Not TV show editing, rather a satire magazine, but a now-deleted reply mentioned that Charlie Hebdo was pressured to censor and would not. They had staff members murdered because they would not censor.
But if it's what socalgal2 was talking about, then their comment was a non-sequitur. They saw the word censorship and rambled something almost entirely unrelated to the topic at hand.
That's why it's worth asking what they're talking about.
There was also South Park's episodes 200 and 201 where they got a slew of death threats for depicting Mohammad. Funnily enough, Mohammad's depiction was the least offensive of all the other religious figures they showed in that episode, which was basically the point of the episodes more or less.

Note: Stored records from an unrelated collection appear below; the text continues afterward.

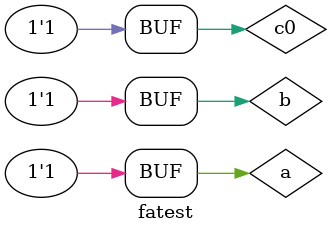
<source format=v>
`timescale 1ns / 1ps


module fatest;

	// Inputs
	reg a;
	reg b;
	reg c0;

	// Outputs
	wire s;
	wire c1;

	// Instantiate the Unit Under Test (UUT)
	fulladder uut (
		.s(s), 
		.c1(c1), 
		.a(a), 
		.b(b), 
		.c0(c0)
	);

	initial begin
		// Initialize Inputs
		a = 0;
		b = 0;
		c0 = 0;

		// Wait 100 ns for global reset to finish
		#100;
		a = 0;
		b = 0;
		c0 = 1;
		// Wait 100 ns for global reset to finish
		#100;
		a = 0;
		b = 1;
		c0 = 0;
		// Wait 100 ns for global reset to finish
		#100;
		a = 0;
		b = 1;
		c0 = 1;
		// Wait 100 ns for global reset to finish
		#100;
		a = 1;
		b = 0;
		c0 = 0;
		// Wait 100 ns for global reset to finish
		#100;
		a = 1;
		b = 0;
		c0 = 1;
		// Wait 100 ns for global reset to finish
		#100;
		a = 1;
		b = 1;
		c0 = 0;
		// Wait 100 ns for global reset to finish
		#100;
		a = 1;
		b = 1;
		c0 = 1;

	end
      
endmodule


</source>
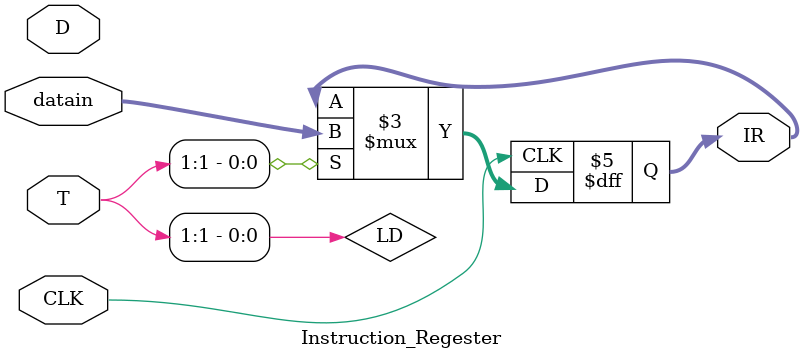
<source format=v>
`timescale 1ns / 1ps


module Instruction_Regester(
    input CLK,
    input  [7:0]D ,
    input  [7:0] T,
    input [7:0] datain,
    output  reg [7:0]IR);
     wire LD;
  // memory Y1 (.dataout(datain));
  //  operation_selecction q2(.D(D));
  //  Timer q3 (.T(T));  
    assign LD = T[1];
    
    initial IR <=0;
    
    	always @(posedge CLK)
    begin
        
         if(LD) begin
            IR <= datain;  //IR IS DESTINATION
         end
    end    
    
    
endmodule

</source>
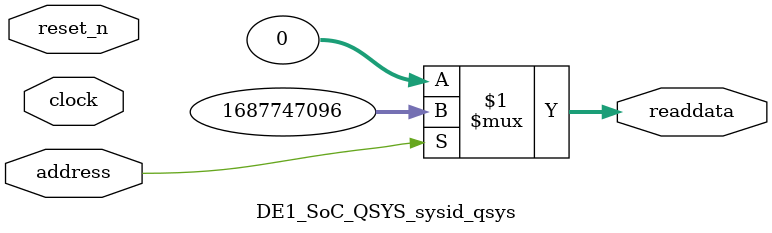
<source format=v>



// synthesis translate_off
`timescale 1ns / 1ps
// synthesis translate_on

// turn off superfluous verilog processor warnings 
// altera message_level Level1 
// altera message_off 10034 10035 10036 10037 10230 10240 10030 

module DE1_SoC_QSYS_sysid_qsys (
               // inputs:
                address,
                clock,
                reset_n,

               // outputs:
                readdata
             )
;

  output  [ 31: 0] readdata;
  input            address;
  input            clock;
  input            reset_n;

  wire    [ 31: 0] readdata;
  //control_slave, which is an e_avalon_slave
  assign readdata = address ? 1687747096 : 0;

endmodule



</source>
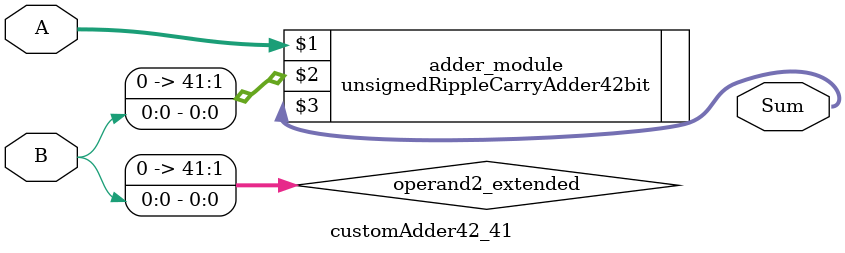
<source format=v>
module customAdder42_41(
                        input [41 : 0] A,
                        input [0 : 0] B,
                        
                        output [42 : 0] Sum
                );

        wire [41 : 0] operand2_extended;
        
        assign operand2_extended =  {41'b0, B};
        
        unsignedRippleCarryAdder42bit adder_module(
            A,
            operand2_extended,
            Sum
        );
        
        endmodule
        
</source>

The funniest part of it all is that the network decided to not only remove the episode after the initial airing, it even censored Kyle's speech at the end of 201[1] about fighting back against intimidation. The censorship was done in such a way that it looked like South Park was satirizing the censorship itself too [2].
They were responding to a comment about piracy not self-centering extant works. I could see where the comment does sequitur, just barely. Perhaps he is pushing an agenda, perhaps he was making conversation. I can see far further OT comments all up and down this post.
My issue is less with taking a tangent but the way the comment is framed as if it's a justification for what services are doing. Maybe one south park episode can be half-justified that way, and basically nothing else.